Ходит взад-вперёд Зосим, места найти не может. Девчонка с ним осталась, да и куды тащить её вдовке с собой, коли болото там, места дикие, да и сама не ведает, в какую именно бечь.
Рассказывали, что как из деревни выйдешь, к лесу ближе держаться надобно, а как дерево большое да сухое ветви пред тобой раскинет, повертать прямёхонько за него.
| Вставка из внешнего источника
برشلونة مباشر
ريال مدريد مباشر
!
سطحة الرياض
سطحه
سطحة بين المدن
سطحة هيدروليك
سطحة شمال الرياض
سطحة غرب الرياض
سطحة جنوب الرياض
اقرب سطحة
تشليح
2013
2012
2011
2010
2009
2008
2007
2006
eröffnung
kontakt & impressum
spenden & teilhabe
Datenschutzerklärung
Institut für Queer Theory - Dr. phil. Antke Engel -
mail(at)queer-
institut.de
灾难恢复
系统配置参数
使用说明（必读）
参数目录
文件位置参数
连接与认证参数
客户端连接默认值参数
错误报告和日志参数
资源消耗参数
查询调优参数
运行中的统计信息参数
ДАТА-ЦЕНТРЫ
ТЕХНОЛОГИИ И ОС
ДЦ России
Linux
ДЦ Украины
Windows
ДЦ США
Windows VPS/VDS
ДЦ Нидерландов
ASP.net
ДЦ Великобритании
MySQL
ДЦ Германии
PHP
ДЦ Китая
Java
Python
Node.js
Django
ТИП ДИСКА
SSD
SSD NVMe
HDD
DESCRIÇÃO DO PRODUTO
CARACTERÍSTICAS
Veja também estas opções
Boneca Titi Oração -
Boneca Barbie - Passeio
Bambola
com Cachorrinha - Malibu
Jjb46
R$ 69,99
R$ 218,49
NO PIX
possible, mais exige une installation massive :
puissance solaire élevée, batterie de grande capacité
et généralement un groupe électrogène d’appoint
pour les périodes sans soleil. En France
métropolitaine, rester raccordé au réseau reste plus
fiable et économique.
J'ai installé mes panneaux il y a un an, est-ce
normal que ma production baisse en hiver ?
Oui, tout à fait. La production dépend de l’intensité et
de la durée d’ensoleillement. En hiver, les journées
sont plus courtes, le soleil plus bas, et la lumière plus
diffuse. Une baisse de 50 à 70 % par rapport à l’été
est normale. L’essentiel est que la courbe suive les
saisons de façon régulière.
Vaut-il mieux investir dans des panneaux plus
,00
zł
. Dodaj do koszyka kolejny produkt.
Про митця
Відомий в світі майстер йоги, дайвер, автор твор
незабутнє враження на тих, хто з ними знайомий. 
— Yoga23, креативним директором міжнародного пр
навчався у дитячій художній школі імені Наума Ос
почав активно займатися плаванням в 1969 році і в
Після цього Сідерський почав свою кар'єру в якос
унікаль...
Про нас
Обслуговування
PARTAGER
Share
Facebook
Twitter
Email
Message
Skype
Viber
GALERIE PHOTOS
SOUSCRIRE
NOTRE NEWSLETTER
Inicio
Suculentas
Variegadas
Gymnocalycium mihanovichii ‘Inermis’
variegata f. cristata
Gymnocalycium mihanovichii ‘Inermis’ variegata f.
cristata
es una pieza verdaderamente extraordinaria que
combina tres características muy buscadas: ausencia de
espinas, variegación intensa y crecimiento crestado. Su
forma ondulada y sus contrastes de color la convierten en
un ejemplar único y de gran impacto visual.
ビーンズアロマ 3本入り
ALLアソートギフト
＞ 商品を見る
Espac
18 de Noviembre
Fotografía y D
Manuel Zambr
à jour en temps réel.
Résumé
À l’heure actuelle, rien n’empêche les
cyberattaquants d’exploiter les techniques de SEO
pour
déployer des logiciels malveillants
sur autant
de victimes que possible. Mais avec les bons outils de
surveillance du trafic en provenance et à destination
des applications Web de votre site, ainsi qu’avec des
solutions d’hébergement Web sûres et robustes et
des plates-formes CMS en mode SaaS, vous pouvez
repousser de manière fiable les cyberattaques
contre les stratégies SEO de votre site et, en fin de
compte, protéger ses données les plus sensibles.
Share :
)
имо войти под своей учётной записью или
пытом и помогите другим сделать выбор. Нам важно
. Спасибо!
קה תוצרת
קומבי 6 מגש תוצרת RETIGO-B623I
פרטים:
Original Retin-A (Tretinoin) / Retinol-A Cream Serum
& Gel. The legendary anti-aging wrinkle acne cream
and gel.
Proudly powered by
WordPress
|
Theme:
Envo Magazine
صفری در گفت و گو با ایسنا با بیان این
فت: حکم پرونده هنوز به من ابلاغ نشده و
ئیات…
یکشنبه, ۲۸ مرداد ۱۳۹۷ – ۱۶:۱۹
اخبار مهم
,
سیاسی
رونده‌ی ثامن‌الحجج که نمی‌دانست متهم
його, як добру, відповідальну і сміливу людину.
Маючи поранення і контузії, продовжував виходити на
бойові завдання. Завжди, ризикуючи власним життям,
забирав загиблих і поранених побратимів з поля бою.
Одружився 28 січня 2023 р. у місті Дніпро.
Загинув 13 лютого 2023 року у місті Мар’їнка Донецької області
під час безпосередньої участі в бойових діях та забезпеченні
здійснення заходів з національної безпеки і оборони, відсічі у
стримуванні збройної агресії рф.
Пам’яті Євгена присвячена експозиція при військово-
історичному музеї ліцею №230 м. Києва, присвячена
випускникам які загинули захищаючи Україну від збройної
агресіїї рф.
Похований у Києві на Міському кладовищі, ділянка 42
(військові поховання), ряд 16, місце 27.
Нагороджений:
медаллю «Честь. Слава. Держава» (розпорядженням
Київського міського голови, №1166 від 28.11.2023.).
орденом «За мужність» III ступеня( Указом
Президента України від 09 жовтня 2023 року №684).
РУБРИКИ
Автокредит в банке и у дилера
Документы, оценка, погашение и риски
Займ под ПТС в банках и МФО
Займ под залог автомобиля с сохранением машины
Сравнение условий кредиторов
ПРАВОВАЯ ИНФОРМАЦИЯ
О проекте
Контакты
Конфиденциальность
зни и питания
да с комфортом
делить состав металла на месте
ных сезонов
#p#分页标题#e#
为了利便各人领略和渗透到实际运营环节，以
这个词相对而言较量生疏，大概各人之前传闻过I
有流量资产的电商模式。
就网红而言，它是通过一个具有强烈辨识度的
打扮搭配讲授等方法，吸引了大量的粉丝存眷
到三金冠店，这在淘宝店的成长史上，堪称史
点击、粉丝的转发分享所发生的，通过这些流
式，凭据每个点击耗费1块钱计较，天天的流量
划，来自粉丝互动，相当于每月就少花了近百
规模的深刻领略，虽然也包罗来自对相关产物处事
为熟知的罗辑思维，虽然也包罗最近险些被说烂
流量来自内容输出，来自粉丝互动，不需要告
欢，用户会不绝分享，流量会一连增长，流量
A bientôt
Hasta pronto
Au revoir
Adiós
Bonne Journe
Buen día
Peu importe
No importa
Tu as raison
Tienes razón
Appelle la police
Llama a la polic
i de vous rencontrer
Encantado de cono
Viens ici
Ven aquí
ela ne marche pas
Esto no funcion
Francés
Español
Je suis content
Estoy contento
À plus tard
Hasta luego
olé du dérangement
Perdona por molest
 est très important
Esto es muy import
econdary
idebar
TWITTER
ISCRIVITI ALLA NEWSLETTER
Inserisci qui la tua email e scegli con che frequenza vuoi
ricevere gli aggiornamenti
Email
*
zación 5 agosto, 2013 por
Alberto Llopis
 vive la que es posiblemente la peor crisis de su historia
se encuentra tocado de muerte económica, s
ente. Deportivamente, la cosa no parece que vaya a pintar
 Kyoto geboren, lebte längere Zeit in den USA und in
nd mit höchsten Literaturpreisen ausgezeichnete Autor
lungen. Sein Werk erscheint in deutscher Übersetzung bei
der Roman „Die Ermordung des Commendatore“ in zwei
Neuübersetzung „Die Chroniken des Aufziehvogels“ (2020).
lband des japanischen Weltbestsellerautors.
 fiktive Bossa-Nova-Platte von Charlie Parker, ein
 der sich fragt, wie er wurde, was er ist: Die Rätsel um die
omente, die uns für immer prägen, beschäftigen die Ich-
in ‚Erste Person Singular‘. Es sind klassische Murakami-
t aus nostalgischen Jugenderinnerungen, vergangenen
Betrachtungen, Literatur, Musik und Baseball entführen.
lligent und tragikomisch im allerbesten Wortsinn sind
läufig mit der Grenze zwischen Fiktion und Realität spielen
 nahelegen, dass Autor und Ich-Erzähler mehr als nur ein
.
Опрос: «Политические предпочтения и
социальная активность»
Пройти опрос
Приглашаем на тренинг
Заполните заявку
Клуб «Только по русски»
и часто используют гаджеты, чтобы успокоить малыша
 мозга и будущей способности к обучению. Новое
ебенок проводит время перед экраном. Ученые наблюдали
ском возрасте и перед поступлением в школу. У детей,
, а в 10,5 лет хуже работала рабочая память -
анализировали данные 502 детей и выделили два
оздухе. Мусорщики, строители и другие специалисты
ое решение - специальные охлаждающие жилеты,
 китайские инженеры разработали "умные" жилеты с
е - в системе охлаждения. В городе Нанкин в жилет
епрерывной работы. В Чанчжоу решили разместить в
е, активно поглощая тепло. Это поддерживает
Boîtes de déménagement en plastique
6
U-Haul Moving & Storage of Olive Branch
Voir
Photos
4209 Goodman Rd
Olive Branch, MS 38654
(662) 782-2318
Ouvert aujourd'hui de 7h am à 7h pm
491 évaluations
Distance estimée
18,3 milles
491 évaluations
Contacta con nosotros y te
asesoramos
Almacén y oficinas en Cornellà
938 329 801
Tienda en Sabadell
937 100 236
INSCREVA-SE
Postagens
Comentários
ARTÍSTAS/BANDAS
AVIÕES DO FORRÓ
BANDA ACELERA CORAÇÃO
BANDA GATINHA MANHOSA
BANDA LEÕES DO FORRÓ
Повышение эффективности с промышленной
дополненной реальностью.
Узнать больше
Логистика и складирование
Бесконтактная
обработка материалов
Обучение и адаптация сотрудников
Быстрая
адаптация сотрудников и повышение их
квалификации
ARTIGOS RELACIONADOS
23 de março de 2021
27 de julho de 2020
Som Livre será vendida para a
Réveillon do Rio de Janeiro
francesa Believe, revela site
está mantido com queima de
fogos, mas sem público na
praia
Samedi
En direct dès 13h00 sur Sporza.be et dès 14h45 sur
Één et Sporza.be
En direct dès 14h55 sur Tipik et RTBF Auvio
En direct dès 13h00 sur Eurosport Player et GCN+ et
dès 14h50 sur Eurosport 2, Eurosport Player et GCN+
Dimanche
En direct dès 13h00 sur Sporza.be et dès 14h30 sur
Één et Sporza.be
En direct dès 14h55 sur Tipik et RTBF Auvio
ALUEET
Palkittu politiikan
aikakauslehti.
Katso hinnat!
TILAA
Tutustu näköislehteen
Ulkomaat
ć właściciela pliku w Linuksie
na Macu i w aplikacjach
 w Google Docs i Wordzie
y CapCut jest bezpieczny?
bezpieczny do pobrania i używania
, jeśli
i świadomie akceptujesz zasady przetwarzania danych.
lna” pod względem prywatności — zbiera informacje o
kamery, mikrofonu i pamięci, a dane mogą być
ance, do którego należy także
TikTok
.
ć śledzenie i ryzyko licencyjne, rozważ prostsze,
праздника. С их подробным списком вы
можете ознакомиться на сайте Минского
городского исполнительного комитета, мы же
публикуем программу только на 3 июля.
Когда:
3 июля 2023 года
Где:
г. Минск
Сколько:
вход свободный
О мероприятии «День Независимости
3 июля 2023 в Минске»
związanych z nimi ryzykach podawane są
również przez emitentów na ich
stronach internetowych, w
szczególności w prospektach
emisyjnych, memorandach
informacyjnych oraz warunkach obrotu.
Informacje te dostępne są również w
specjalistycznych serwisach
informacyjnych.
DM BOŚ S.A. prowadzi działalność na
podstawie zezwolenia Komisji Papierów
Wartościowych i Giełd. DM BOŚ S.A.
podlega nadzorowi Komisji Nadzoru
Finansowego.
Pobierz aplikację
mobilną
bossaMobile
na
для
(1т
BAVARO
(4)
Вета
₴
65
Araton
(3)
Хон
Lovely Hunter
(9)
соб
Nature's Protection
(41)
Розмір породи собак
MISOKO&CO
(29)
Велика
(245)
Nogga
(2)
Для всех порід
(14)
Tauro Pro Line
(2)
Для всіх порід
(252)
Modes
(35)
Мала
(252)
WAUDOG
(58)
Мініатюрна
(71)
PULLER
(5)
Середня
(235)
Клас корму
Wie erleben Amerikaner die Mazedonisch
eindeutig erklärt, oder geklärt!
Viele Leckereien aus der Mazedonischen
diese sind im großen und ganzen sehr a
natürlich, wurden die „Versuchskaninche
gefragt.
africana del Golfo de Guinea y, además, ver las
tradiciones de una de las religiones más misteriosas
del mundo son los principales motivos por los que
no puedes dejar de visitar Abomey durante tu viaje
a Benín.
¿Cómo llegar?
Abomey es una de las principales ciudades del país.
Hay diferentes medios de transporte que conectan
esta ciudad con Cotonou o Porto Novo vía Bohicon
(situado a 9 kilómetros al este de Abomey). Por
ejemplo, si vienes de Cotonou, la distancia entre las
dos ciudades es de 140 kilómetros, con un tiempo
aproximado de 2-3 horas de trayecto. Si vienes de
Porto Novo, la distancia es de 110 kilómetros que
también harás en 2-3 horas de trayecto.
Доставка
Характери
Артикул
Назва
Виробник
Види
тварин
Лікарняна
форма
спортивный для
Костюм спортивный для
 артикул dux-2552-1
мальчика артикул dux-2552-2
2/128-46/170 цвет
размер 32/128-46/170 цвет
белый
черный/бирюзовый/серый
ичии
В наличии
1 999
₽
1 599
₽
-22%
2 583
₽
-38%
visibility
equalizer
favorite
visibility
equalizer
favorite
Поначалу деревья не сильно смыкаться будут, а уж потом всё ближе друг к дружке, корявее, будто застыли фигуры искалеченные с корявыми ветвями. И как путь перегородит большой дуб, неизвестно кем выкорчеванный, надобно от него левее взять и по тропиночке тонкой идти, что бабы уж до тебя протоптали, к ведунье хаживая. А как пойдут досочки, брошенные поверх болота, ни в коей не сходить с них, иначе затянет враз, поглотит и не воротишься. Только ворон твою душу оплакивать станет каркая, и разнесёт над лесом весть горестную.
Подобрала юбки Анна, чтоб бежать было легче. Морозен нынче воздух, обжигает нутро, да не того ей. Поспеть бы, каждая минуточка дорога. Вот и дерево большое, что ветвями ввысь тянется, только мёртвое оно, а всё стоит супротив собратьев живых. Нынче пора такая, и не понять, кто живой, а кто мертвый. Нет листьев ни на одном.
Забежала за него Анна и встала, как вкопанная. Страшон лес. Обернулась, светло на поле, солнышко высоко стоит, а впереди тьма непроглядная. Закрыли дерева' макушками свет Божий, стоят без листвы, не проклюнулась ещё. А кой где сосны ввысь тянутся. Перекрестилась вдовица, крест святой поцеловала, вздохнула и бросилась в лес.